Reproduce, word for word, all of the records; the pictures stay out.

Start of MATERIAL FOR THE TASK

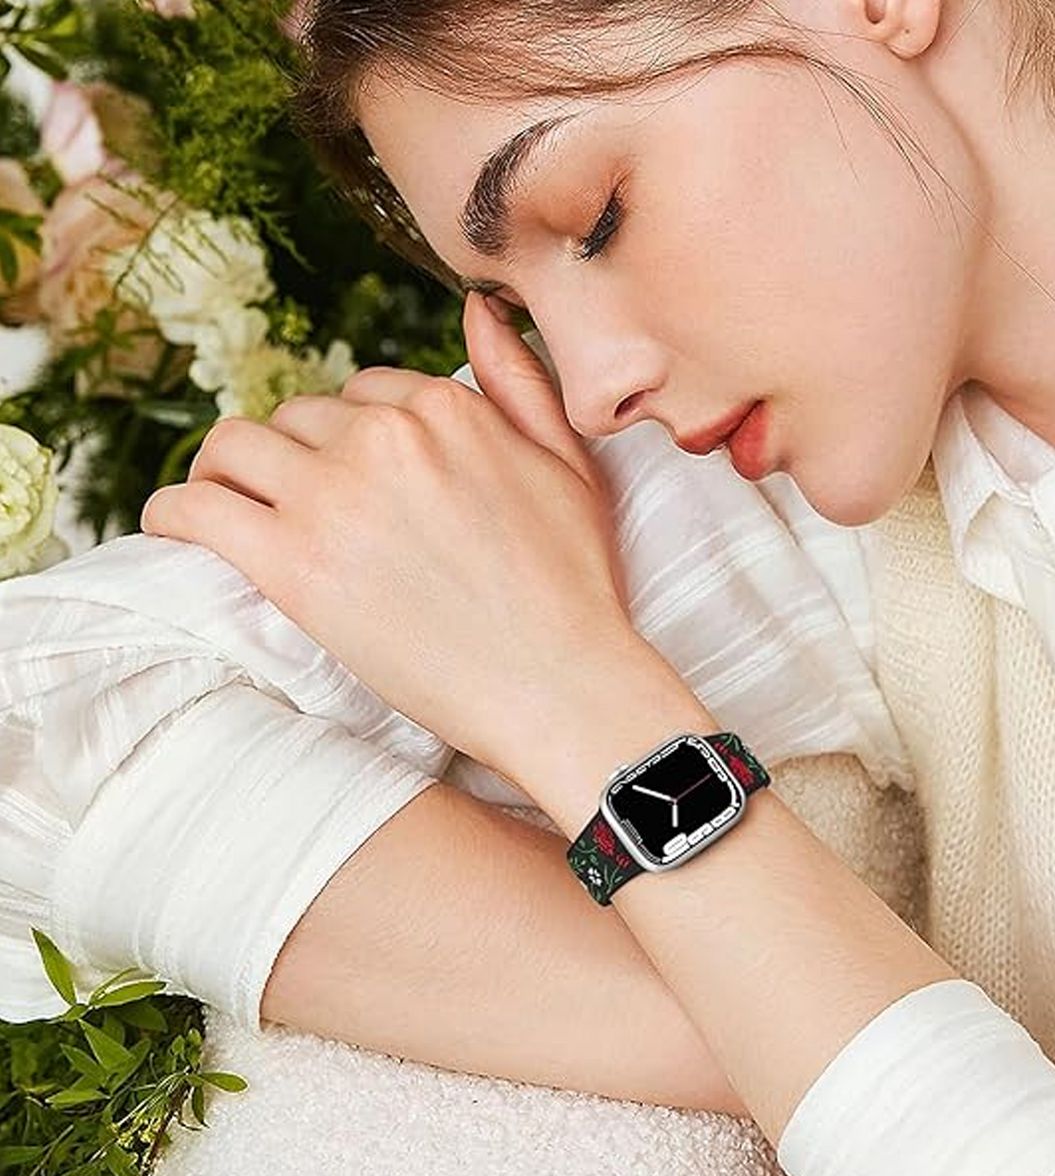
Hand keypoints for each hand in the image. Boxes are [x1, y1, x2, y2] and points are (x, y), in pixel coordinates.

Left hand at [139, 291, 645, 781]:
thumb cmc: (575, 585)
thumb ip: (519, 384)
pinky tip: (176, 530)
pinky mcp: (294, 562)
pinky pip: (197, 508)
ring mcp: (334, 495)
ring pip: (236, 447)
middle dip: (293, 455)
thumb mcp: (570, 467)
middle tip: (292, 504)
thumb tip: (478, 308)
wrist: (558, 682)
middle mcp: (384, 436)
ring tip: (229, 507)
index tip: (347, 478)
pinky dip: (173, 513)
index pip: (363, 393)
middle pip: (297, 417)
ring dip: (226, 473)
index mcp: (446, 408)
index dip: (351, 435)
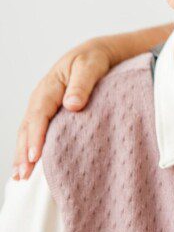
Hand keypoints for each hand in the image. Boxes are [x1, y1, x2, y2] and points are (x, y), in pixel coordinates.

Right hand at [14, 39, 112, 179]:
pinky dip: (29, 148)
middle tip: (24, 175)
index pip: (39, 115)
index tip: (35, 156)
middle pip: (28, 127)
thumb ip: (83, 84)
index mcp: (50, 87)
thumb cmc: (93, 60)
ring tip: (20, 177)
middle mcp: (41, 98)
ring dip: (23, 154)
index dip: (36, 136)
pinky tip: (27, 165)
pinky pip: (35, 132)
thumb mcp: (91, 66)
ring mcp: (42, 107)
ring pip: (27, 132)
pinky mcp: (48, 114)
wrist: (94, 54)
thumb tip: (73, 104)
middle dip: (24, 152)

End of MATERIAL FOR THE TASK

» ANSWER AREA:
Hand keypoints for each hand in the image. Boxes are [x1, y1, x2, y2] and points are (x, y), in pixel coordinates.

Left hand at [139, 291, 645, 781]:
thumb cmc: (575, 585)
thumb ip: (519, 384)
pinky tip: (176, 530)
pinky mcp: (294, 562)
pinky pip: (197, 508)
ring mcp: (334, 495)
ring pip: (236, 447)
middle dip: (293, 455)
thumb mcp: (570, 467)
middle tip: (292, 504)
thumb tip: (478, 308)
wrist: (558, 682)
middle mcp: (384, 436)
ring tip: (229, 507)
index tip: (347, 478)
pinky dip: (173, 513)
index pip: (363, 393)
middle pip: (297, 417)
ring dip: (226, 473)
index mcp: (446, 408)
index dip: (351, 435)
Hand keypoints for each hand in the image. Boxes are [x1, y1, x2, y2] and points are (x, y), in pixel coordinates.

Right hand at [14, 39, 112, 179]:
pinky dip: (29, 148)
middle tip: (24, 175)
index pip: (39, 115)
index tip: (35, 156)
middle pip: (28, 127)
thumb ip: (83, 84)
index mcp: (50, 87)
thumb cmc: (93, 60)
ring tip: (20, 177)
middle mcp: (41, 98)
ring dip: (23, 154)
index dip: (36, 136)
pinky tip: (27, 165)
pinky pip: (35, 132)
thumb mcp: (91, 66)
ring mcp: (42, 107)
ring pip: (27, 132)
pinky mcp: (48, 114)
wrist: (94, 54)
thumb tip: (73, 104)
middle dip: (24, 152)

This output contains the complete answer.